State Comptroller Justin Wilson told Metro Council, "you shouldn't be selling your furniture to make your house payments." Threatens State take over of Nashville.

On Wednesday, State Comptroller Justin Wilson told Metro Council, "you shouldn't be selling your furniture to make your house payments."  He threatened a State takeover of Metro Nashville if the city did not present a balanced budget. Below are news reports from various sources on the topic.

WTVF News Channel 5- .... Comptroller Justin P. Wilson made a presentation to the Metro Council's Budget and Finance Committee Wednesday evening. Wilson told members that the state will not approve the city's budget as it stands now.

"Despite all this wonderful growth and this booming economy that we have, metro government is cash poor," said Wilson.

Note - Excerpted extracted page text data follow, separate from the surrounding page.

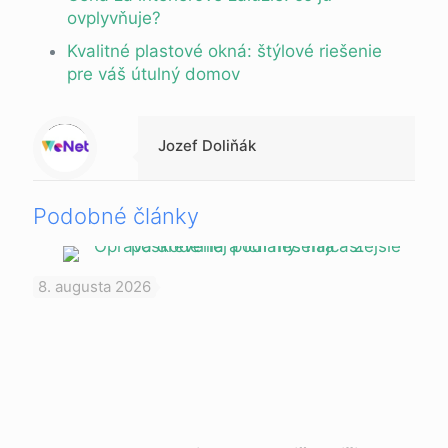
ovplyvňuje?
Kvalitné plastové okná: štýlové riešenie
pre váš útulný domov
Warning
: Trying to access array offset on null in
/data/1/d/1da9a732-fb3a-4804-a40f-d46885ca54ae/lajk.online/web/wp-content/themes/betheme-child/includes/content-single.php
on line
286
Jozef Doliňák
Podobné články
8. augusta 2026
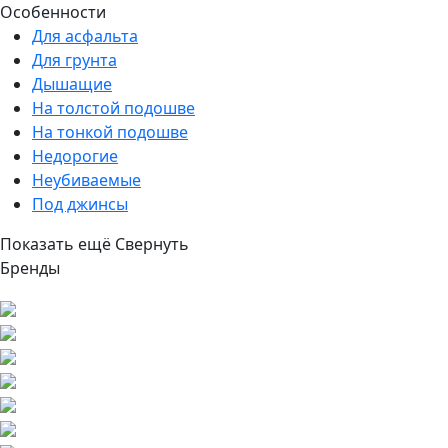
Особенности
Для асфальта
Для грунта
Дышащие
На толстой подошве
На тонкой подошве
Недорогие
Неубиваемые
Под джинсы
Показать ещё
Свернуть
Бренды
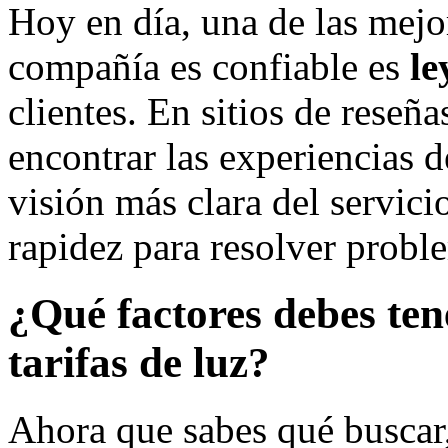
Hoy en día, una de las mejo
compañía es confiable es
le
clientes. En sitios de reseña
encontrar las experiencias d
visión más clara del servicio
rapidez para resolver probl
¿Qué factores debes ten
tarifas de luz?
Ahora que sabes qué buscar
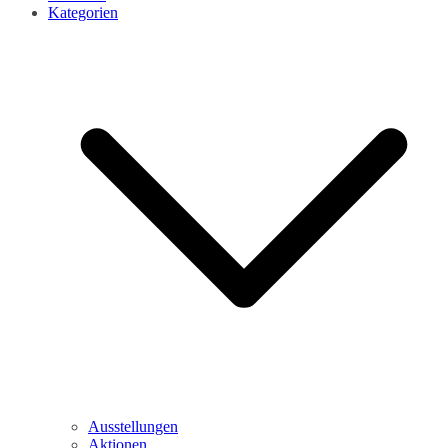
Kategorien
Ausstellungen
Aktionen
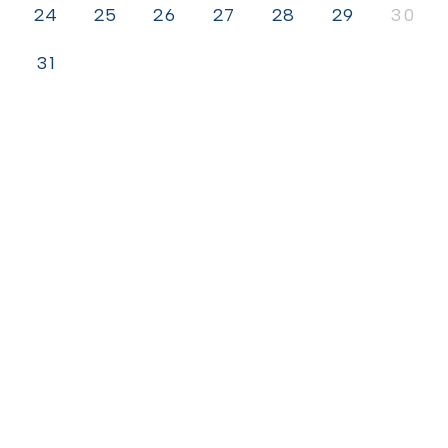
24
25
26
27
28
29
30
31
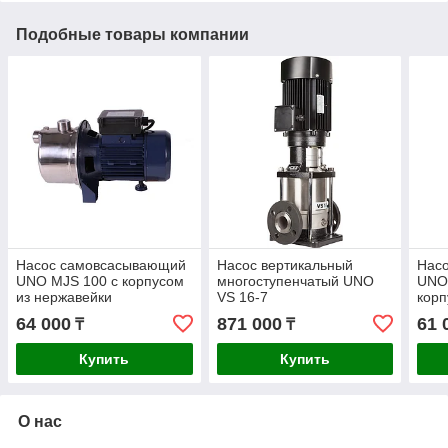
Подобные товары компании
Насос самовсасывающий
Насос вертикальный
Нас
UNO MJS 100 с корпусом
многоступенчатый UNO
UNO 
из нержавейки
VS 16-7
кор
64 000
871 000
61 
₸
₸
Купить
Купить
О нас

Wilson says in the current budget there are non recurring expenses, meaning the city is hoping that selling one time assets can help plug in a more than $40 million budget hole year after year. He said in order to fix this, it comes down to to raising revenue, cutting expenses or a combination of the two.

The Tennessean - ...  "If action is not taken to come up with a budget that is approved within reasonable time, then you will have decided, members of the council, that the Comptroller takes the actions that the state requires," Wilson said.
Without an approved budget, the state can take control of the city's finances and decide what gets paid, cutting first what state law determines as "optional services." 

"Let me be clear. The comptroller's office does have the authority to step in and determine how you spend your money," Wilson said.
The ‘Mess’ Of Metro Finances Has Tennessee Comptroller Demanding Budget Fixes

WPLN, Nashville Public Radio -The city of Nashville is on a path to go broke next year. That’s the unmistakably dire message sent to the Metro Council and other city officials on Tuesday night by Tennessee Comptroller Justin Wilson.

And the comptroller demanded that Metro adjust its budget as soon as possible, warning that the state already could have snatched financial control if not for a grace period being given to the new mayor, new finance director and new Metro Council.

“It’s up to you, the Metro Council, to make the tough but necessary decisions to keep this city on track,” Wilson said, describing the city budget as “just about as tight as you can possibly get it.”